-- begin --

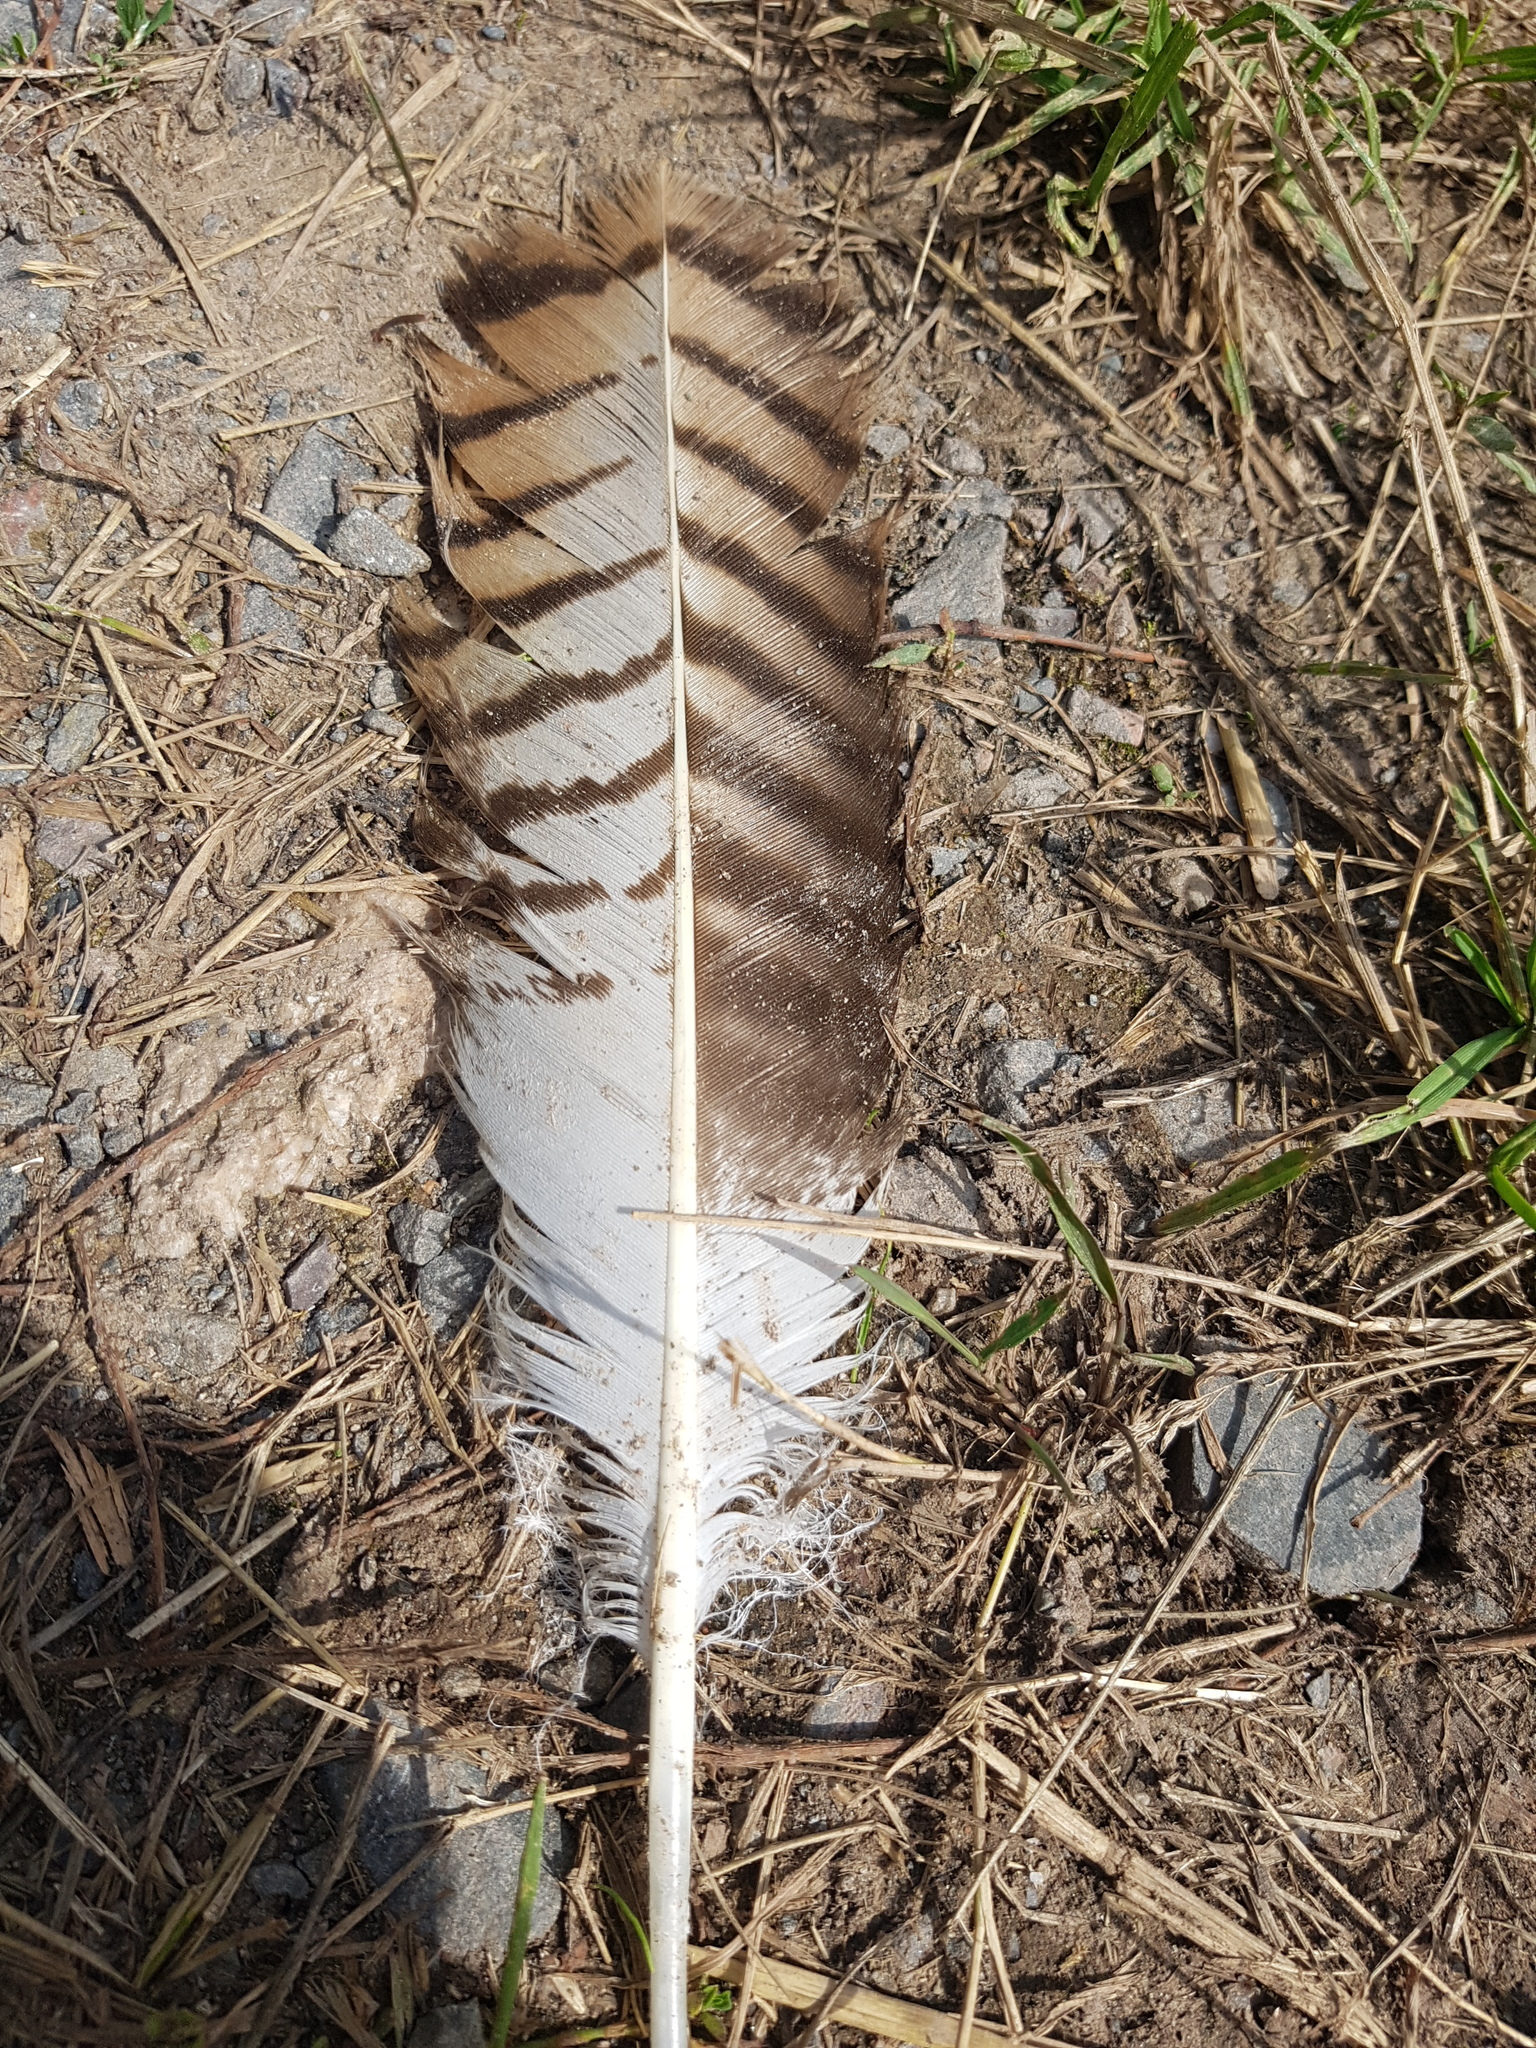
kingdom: Animalia
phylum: Chordata
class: Aves
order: Accipitriformes
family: Accipitridae
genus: Buteo
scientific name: Buteo buteo
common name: Common buzzard
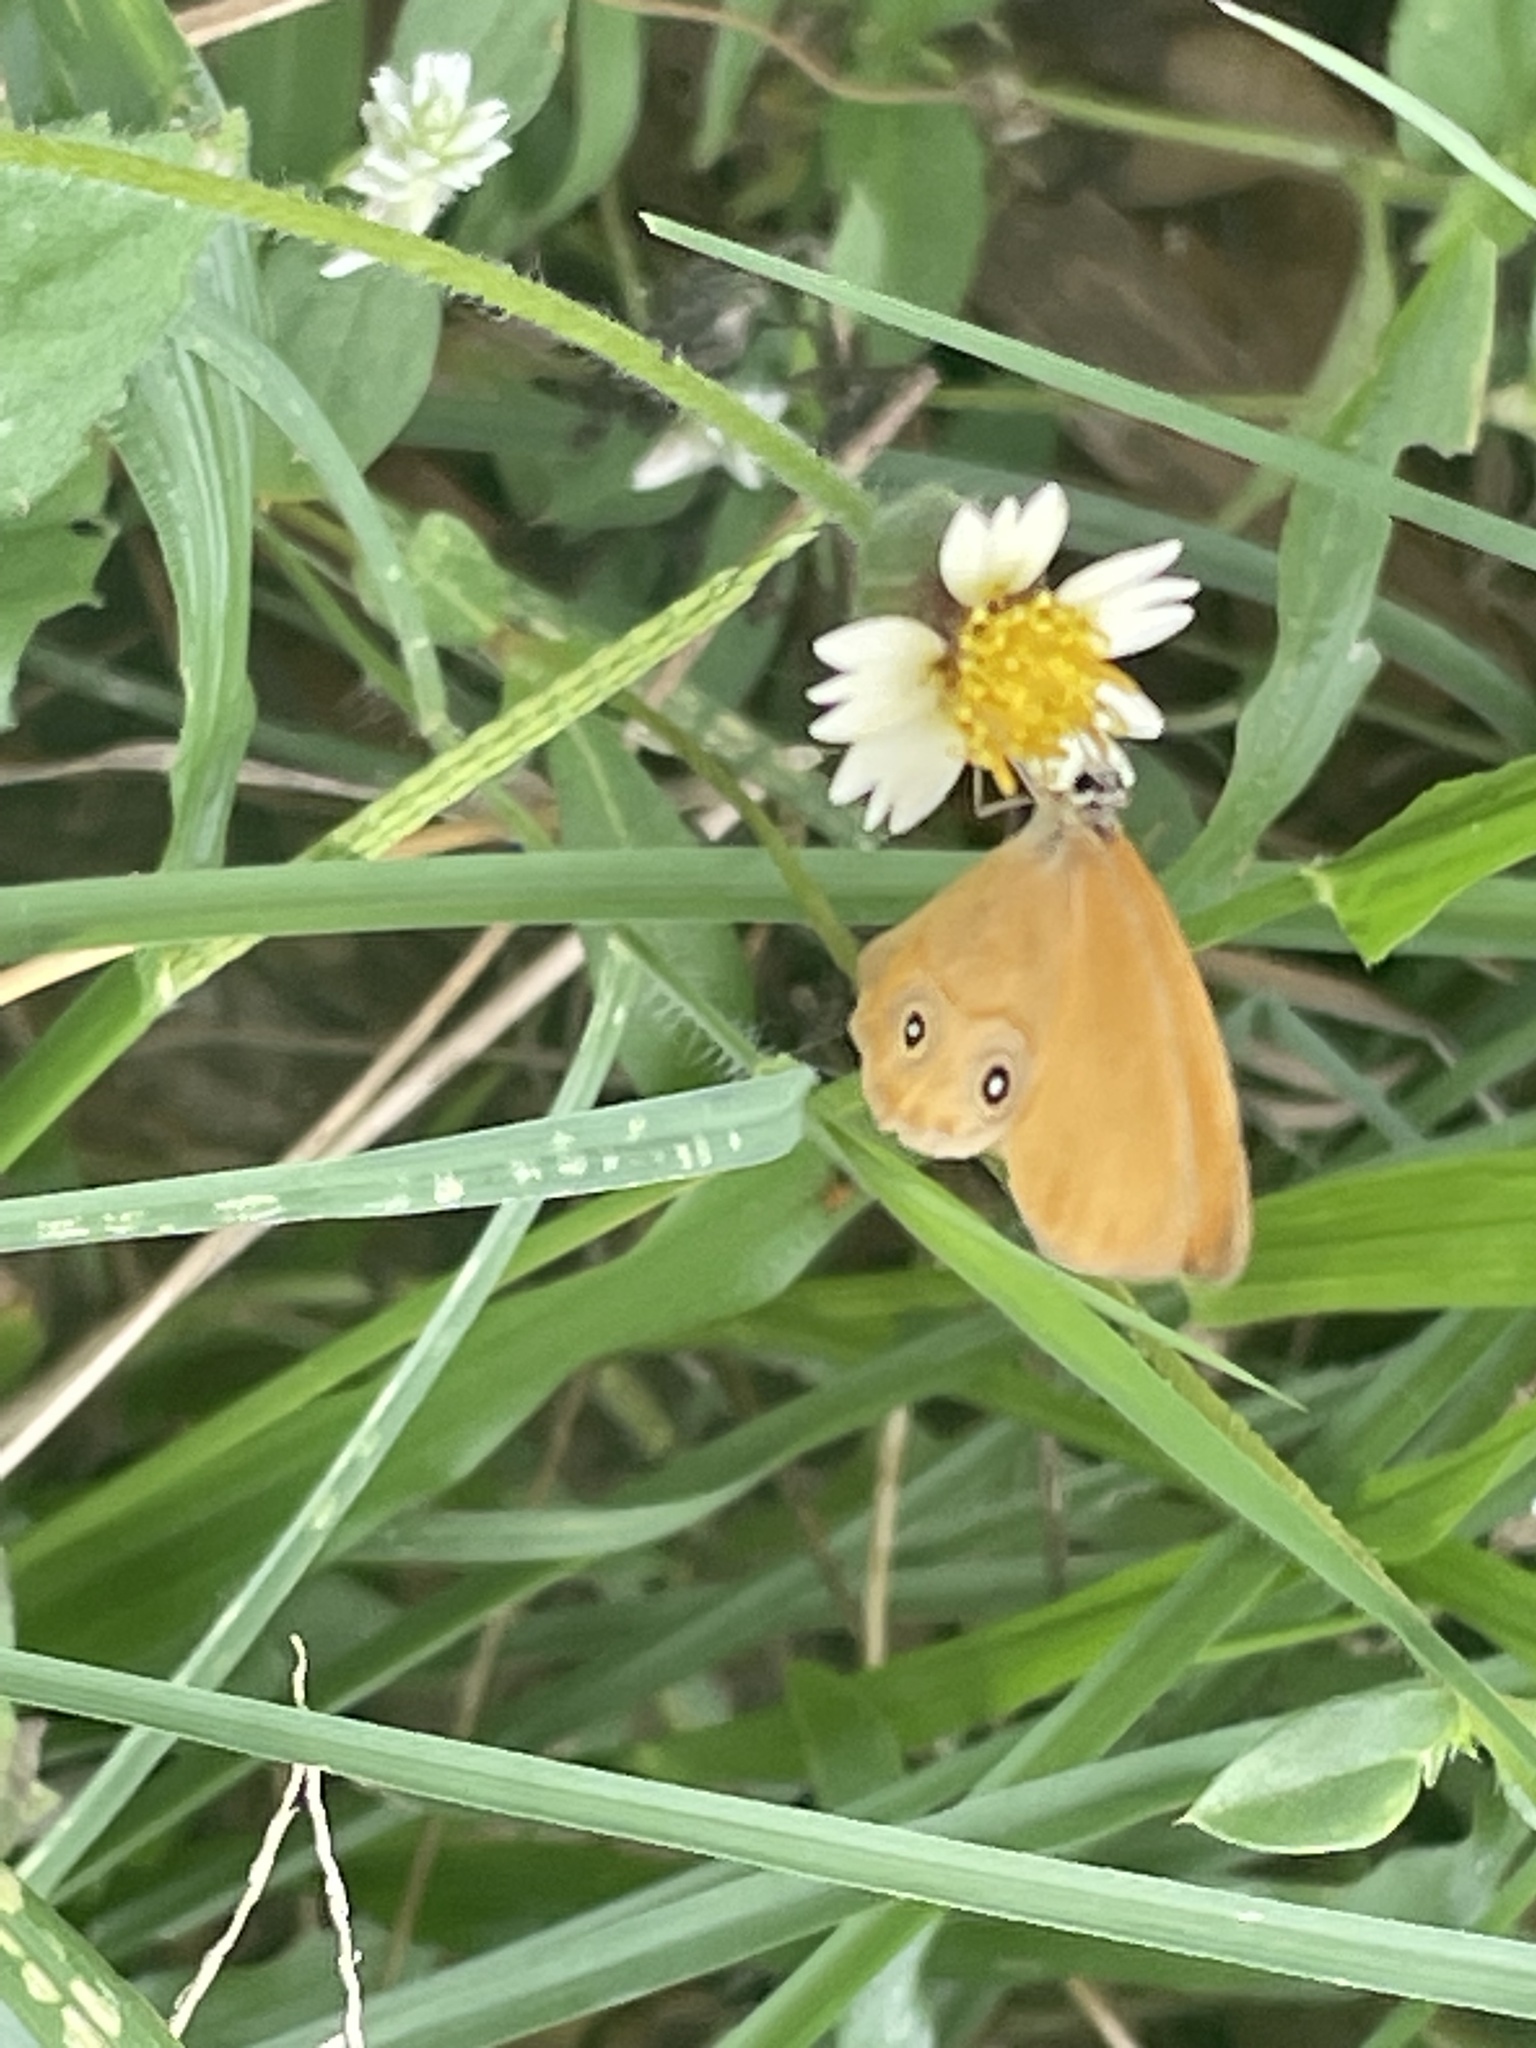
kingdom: Animalia
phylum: Arthropoda
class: Insecta
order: Lepidoptera
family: Nymphalidae
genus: Hypocysta
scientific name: Hypocysta adiante
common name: Orange ringlet
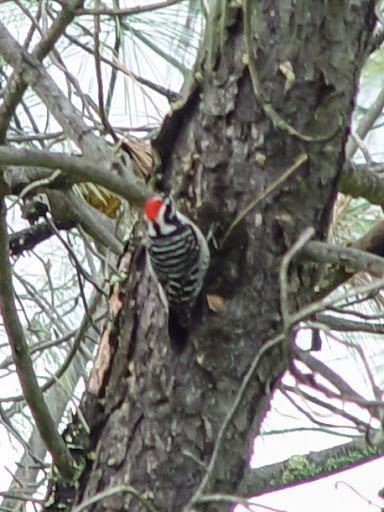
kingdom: Animalia
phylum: Chordata
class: Aves
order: Piciformes
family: Picidae
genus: Dryobates
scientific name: Dryobates nuttallii
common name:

-- end --

— YOUR OBJECTIVE —
Rewrite the listing from its start through the line containing "scientific name: Hypocysta adiante", replacing "scientific name" with "binomial name" and leaving everything else unchanged. Leave the pictures out of your answer.

— COMPLETE OUTPUT —
kingdom: Animalia
phylum: Chordata
class: Aves
order: Accipitriformes
family: Accipitridae
genus: Buteo
binomial name: Buteo buteo
common name: Common buzzard
kingdom: Animalia
phylum: Arthropoda
class: Insecta
order: Lepidoptera
family: Nymphalidae
genus: Hypocysta
binomial name: Hypocysta adiante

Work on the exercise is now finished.